Faciaya dönüşen Afganistan çekilmesi, Doların eski albenisini kaybetmesi, Cumhuriyetçilerin bıktığı Ukrayna desteği Trump’ın vurmaktan çekinmeyeceği konular olacak. Demokratlar “Ukrayna savaşını bitirmek için plan ne?” sorusuna hep “ne kadar gerekirse destekleyeceğiz” diye yanıt verdiler. Ancak bu yanıt, geçtiğimiz yıl “gücümüz yettiğince destekleyeceğiz” halini aldı. Trump, Biden’ı Ukrayna meselesindeki plansızlık üzerinden illa ki yıpratacaktır.
Son olarak Trump’ın azla vazgeçmeyeceği konu Biden’ın meşhur oğlu olacaktır. İkircikli Ukrayna ilişkileri, Lap-top meselesi, kamuoyunda büyük tartışmalar yaratan yaşam şekli derken Hunter Biden da Trump gibi suçlu bulundu. Hayır hayır, babasının Başkan Yardımcısı otoritesini Ukrayna devleti üzerinde baskı kurmak için kullanmasından değil, hem uyuşturucu kullanıp hem de silah sahibi olduğu için. Amerikan devletinin kırmızı çizgileri pek ilginç değil mi?

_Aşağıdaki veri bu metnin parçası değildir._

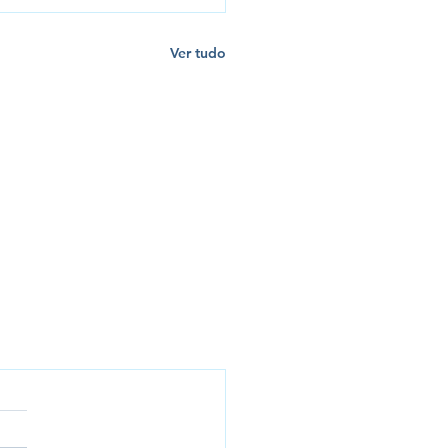
Ver tudo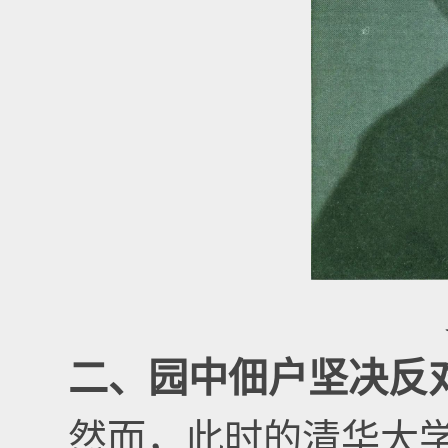
二、园中佃户坚决反
然而，此时的清华大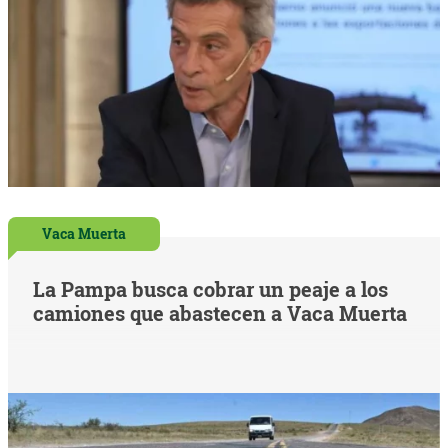
Vaca Muerta
La Pampa busca cobrar un peaje a los
camiones que abastecen a Vaca Muerta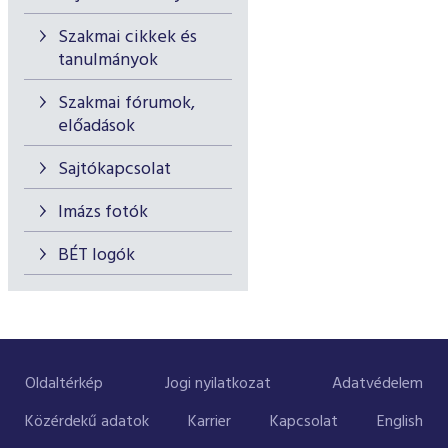
Szakmai cikkek és
tanulmányok
Szakmai fórumok,
előadások
Sajtókapcsolat
Imázs fotók
BÉT logók
Oldaltérkép
Jogi nyilatkozat
Adatvédelem
Közérdekű adatok
Karrier
Kapcsolat
English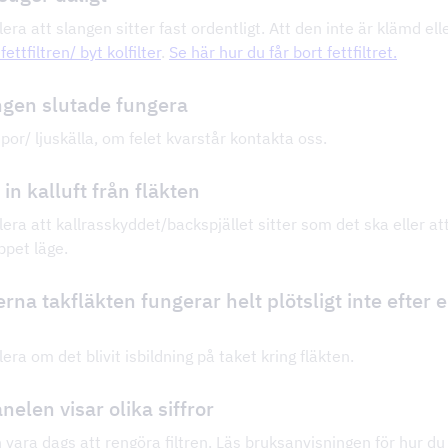
lera att slangen sitter fast ordentligt. Att den inte är klämd ell
ettfiltren/ byt kolfilter
.
Se här hur du får bort fettfiltret.
ngen slutade fungera
por/ ljuskälla, om felet kvarstår kontakta oss.
 in kalluft från fläkten
lera att kallrasskyddet/backspjället sitter som det ska eller att
ppet läge.
rna takfläkten fungerar helt plötsligt inte efter e
lera om det blivit isbildning på taket kring fläkten.
elen visar olika siffror
 vara dags att rengöra filtren. Läs bruksanvisningen för hur du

Özetle, anketlere bakarak “tamam seçim bitti” yorumlarına karşıyım. Ben de birçokları gibi Trump’ı şu an için epey avantajlı görüyorum. Ancak seçime daha uzun zaman var. Bu süre zarfında yaşanacak gelişmelerin seçimin kaderini değiştirmesi çok şaşırtıcı olmaz. Bu değişimin sebebi belki münazara performansı, belki yasal gelişmeler, belki de güvenlik tehdidi olabilir. Neticede Trump’ın gelmesini açıkça ulusal güvenlik sorunu olarak gören çokça Amerikalı var. Bu Amerikalıların bir kısmı da ABD’nin karar alma noktalarında oturuyorlar.
Heritage Foundation’ın zamanında Reagan için de hazırladığı “muhafazakâr dönüşüm rehberi” yeni adı “Project 2025” ile Trump için hazırlandı. Bu rehberle Trump’ın koltuktaki ilk gününden itibaren muhafazakârlar, kaybettiklerine inandıkları Amerikan bürokrasisini geri alacaklar. Bunun için neredeyse birkaç yıldır örgütlenmeye başladılar. Tüm eyaletlerde ve Federal yapıda karar alıcıları muhafazakâr olarak atayacaklar. Vaatlerinin yüzde 20’sini bile yapabilmeleri demek ABD kurumlarındaki Demokrat nüfuzunu etkisiz kılmaya yetebilir. Bu yüzden Demokratlar için bu seçimi kaybetmek, 2016’daki gibi Beyaz Saray’ı kaybetmek değil, komple devleti kaybetmek olacaktır.
Bugün, Trump’ın dönüşüne büyük bir hazırlık var. Avrupa bile kendini buna hazırlıyor. Ancak Pentagon’dan ABD istihbaratına, devlet içinde güçlü konumda bulunan Demokratların yenilgiyi sakince kabulleneceğini sanmıyorum.